Difesa dei diritti di chi lavora e lotta al dumping, comincia la campagna

Come ci si poteva aspettare, la maggioranza del Gran Consiglio ha respinto l’iniziativa popolare presentata quasi 6 anni fa dall’MPS. Ora la parola passa agli elettori e alle elettrici che saranno chiamati/e a pronunciarsi verosimilmente il prossimo 8 marzo. Da oggi comincia la nostra campagna a sostegno dell’iniziativa. Dobbiamo e possiamo vincere.
Qui di seguito l’intervento pronunciato nel corso della seduta di martedì 18 novembre in Gran Consiglio che illustra i contenuti e le ragioni dell’iniziativa. (Red)

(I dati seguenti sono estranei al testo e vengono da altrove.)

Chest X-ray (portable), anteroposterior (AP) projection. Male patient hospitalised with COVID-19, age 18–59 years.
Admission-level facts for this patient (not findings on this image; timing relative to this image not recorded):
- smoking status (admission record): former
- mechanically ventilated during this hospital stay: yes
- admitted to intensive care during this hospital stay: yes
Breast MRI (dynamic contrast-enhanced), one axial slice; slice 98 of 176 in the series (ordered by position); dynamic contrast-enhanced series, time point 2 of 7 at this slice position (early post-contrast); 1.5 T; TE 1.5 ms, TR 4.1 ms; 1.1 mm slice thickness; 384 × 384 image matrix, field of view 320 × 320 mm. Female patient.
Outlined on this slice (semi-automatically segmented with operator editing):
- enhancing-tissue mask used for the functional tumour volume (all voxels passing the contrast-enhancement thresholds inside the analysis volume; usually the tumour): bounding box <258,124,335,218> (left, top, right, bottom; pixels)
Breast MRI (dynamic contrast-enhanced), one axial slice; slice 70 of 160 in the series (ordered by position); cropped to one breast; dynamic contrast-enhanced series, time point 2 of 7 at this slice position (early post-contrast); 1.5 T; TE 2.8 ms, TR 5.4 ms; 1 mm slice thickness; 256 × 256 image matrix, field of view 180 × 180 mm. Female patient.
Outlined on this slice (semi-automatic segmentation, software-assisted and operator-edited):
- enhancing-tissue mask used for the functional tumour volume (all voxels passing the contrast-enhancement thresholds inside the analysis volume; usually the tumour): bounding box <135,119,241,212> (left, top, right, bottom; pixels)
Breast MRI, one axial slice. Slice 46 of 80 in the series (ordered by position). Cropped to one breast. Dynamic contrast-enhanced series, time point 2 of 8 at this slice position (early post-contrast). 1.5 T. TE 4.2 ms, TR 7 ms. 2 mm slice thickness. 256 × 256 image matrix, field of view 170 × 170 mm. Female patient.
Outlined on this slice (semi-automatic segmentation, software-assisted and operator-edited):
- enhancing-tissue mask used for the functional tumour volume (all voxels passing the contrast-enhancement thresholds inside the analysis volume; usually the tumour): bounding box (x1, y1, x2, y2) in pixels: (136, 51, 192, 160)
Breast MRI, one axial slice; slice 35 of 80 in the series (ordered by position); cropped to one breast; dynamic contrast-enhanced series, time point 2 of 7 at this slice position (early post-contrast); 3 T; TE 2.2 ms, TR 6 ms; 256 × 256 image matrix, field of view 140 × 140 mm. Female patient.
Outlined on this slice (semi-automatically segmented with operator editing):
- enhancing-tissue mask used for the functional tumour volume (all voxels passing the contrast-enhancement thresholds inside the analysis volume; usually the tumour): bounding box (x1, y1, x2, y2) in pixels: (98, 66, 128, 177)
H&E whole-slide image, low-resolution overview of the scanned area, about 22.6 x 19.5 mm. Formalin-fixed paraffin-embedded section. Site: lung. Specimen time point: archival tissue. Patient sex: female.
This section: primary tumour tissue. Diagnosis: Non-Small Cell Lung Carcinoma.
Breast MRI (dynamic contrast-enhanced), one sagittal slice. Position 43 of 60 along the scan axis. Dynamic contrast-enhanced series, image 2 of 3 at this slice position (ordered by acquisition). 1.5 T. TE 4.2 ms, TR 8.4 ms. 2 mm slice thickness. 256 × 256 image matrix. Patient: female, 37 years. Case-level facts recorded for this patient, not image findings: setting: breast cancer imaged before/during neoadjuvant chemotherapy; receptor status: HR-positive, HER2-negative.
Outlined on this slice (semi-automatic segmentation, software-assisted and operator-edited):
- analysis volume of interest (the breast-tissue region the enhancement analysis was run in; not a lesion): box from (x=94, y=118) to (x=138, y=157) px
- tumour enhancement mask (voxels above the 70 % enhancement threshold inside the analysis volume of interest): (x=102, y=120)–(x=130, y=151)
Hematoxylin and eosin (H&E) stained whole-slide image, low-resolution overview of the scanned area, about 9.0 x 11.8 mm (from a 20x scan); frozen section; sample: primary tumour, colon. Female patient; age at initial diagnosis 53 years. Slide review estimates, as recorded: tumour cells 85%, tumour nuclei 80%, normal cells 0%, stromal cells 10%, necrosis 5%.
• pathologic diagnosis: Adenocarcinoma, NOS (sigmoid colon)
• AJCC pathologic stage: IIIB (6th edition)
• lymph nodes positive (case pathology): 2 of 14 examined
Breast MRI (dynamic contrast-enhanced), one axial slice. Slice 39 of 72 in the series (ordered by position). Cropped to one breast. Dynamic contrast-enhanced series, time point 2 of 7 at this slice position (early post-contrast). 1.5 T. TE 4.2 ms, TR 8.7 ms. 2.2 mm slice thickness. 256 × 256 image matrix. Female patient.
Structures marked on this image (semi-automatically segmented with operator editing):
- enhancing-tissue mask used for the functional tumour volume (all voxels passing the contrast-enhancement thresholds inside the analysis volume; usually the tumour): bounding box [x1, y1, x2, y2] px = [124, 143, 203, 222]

Un primo aspetto sul quale è necessario soffermarsi riguarda l’origine dell’iniziativa, nonché tempi e modi con i quali essa è stata trattata.
Essa è stata dichiarata valida il 31 gennaio 2020. Se andremo a votare il prossimo 8 marzo saranno passati più di 6 anni. Una bella dimostrazione di quanto le richieste popolari (un’iniziativa è questo) contino agli occhi di questo parlamento!
Sul tema del dumping poi, il Parlamento è recidivo.
Infatti già nel 2011 avevamo lanciato una iniziativa simile. Anche questa aveva dovuto attendere 5 anni per essere sottoposta a votazione popolare; per sconfiggerla si ricorse alla presentazione di un controprogetto, alla fine approvato di poco (il 55%) che riuscì nel suo unico obiettivo: far cadere l’iniziativa (che ottenne comunque il 46% dei voti).
Il tema del dumping salariale non è quindi una cosa recente. Si è manifestato negli ultimi due decenni  e si è prepotentemente imposto, installato nella realtà economica e sociale di questo Cantone. La questione salariale, con i suoi addentellati di ordine sociale, economico e fiscale è la questione centrale di questo Cantone; e la perdita di qualsiasi controllo sul mercato del lavoro è ciò che contribuisce nel contesto del nostro Cantone allo sviluppo del dumping.
D’altronde persino la maggioranza politica ha dovuto, indirettamente, ammetterlo: i 15 o 16 contratti normali di lavoro approvati in questo stesso periodo non sono altro che il riconoscimento di questo dato di fatto: contratti normali di lavoro che in realtà hanno contribuito non a combattere il dumping, ma a favorirlo e stabilizzarlo, facendo diventare norma legale, riconosciuta e accettata il pagamento di salario attorno ai 3’000 franchi mensili. È questa politica che ha imposto nella realtà economica e sociale di questo paese un salario da fame come salario di riferimento.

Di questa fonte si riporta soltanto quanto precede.